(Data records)
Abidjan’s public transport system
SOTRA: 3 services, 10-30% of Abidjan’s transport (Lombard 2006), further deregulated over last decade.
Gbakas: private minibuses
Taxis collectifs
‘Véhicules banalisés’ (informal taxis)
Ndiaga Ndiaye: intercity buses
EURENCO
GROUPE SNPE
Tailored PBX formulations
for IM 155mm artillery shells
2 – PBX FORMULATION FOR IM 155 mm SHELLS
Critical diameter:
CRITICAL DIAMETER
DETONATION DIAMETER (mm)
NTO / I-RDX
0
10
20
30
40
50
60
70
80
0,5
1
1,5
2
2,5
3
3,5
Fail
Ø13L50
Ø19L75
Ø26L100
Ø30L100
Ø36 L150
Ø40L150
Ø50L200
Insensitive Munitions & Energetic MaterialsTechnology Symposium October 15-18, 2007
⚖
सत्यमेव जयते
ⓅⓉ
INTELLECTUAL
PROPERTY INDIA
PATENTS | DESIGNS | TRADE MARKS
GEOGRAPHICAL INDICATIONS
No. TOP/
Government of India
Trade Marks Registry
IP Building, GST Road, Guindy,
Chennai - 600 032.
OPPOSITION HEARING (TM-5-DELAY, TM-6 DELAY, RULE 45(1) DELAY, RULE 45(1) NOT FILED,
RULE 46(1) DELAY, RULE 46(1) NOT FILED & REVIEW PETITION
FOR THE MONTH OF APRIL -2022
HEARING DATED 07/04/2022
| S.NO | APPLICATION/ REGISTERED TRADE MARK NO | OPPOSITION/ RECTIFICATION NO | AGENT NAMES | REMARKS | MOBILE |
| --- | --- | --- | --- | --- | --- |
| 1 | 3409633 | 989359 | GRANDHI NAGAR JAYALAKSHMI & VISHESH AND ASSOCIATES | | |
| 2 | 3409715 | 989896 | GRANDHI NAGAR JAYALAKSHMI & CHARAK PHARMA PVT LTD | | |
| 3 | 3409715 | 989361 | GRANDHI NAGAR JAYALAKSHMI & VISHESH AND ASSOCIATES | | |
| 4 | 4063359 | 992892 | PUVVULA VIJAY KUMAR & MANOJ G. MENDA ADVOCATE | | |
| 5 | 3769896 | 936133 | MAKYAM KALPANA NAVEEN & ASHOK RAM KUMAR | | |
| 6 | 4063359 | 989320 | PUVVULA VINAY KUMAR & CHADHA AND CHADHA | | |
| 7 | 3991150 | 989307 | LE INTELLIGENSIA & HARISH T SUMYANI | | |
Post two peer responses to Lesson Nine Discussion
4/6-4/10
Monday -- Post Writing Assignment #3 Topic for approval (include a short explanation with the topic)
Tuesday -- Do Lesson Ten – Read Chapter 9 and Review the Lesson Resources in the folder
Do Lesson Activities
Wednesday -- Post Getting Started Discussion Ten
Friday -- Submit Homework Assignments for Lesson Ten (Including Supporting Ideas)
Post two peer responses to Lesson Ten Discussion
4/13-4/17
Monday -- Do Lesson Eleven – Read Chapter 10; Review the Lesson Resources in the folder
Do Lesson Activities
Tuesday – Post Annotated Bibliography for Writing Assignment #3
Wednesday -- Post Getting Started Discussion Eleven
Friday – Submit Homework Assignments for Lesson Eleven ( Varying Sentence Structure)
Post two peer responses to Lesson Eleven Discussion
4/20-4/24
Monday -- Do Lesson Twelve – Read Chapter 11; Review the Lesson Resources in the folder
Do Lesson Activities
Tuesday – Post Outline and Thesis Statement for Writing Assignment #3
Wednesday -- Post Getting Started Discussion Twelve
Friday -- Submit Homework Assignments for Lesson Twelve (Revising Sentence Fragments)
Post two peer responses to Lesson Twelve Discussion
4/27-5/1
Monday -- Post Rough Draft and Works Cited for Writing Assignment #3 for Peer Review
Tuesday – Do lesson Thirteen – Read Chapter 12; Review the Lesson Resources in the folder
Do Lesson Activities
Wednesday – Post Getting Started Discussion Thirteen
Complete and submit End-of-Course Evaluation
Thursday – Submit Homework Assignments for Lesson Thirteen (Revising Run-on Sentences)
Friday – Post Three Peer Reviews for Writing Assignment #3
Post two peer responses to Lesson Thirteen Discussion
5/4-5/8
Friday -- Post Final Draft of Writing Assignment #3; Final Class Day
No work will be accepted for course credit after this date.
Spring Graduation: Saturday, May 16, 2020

- Exercise prompt
Find the lines that mention "Started" in the entries and show them.

- The completed task
Wednesday -- Post Getting Started Discussion Ten
Wednesday -- Post Getting Started Discussion Eleven
Wednesday -- Post Getting Started Discussion Twelve
Wednesday – Post Getting Started Discussion Thirteen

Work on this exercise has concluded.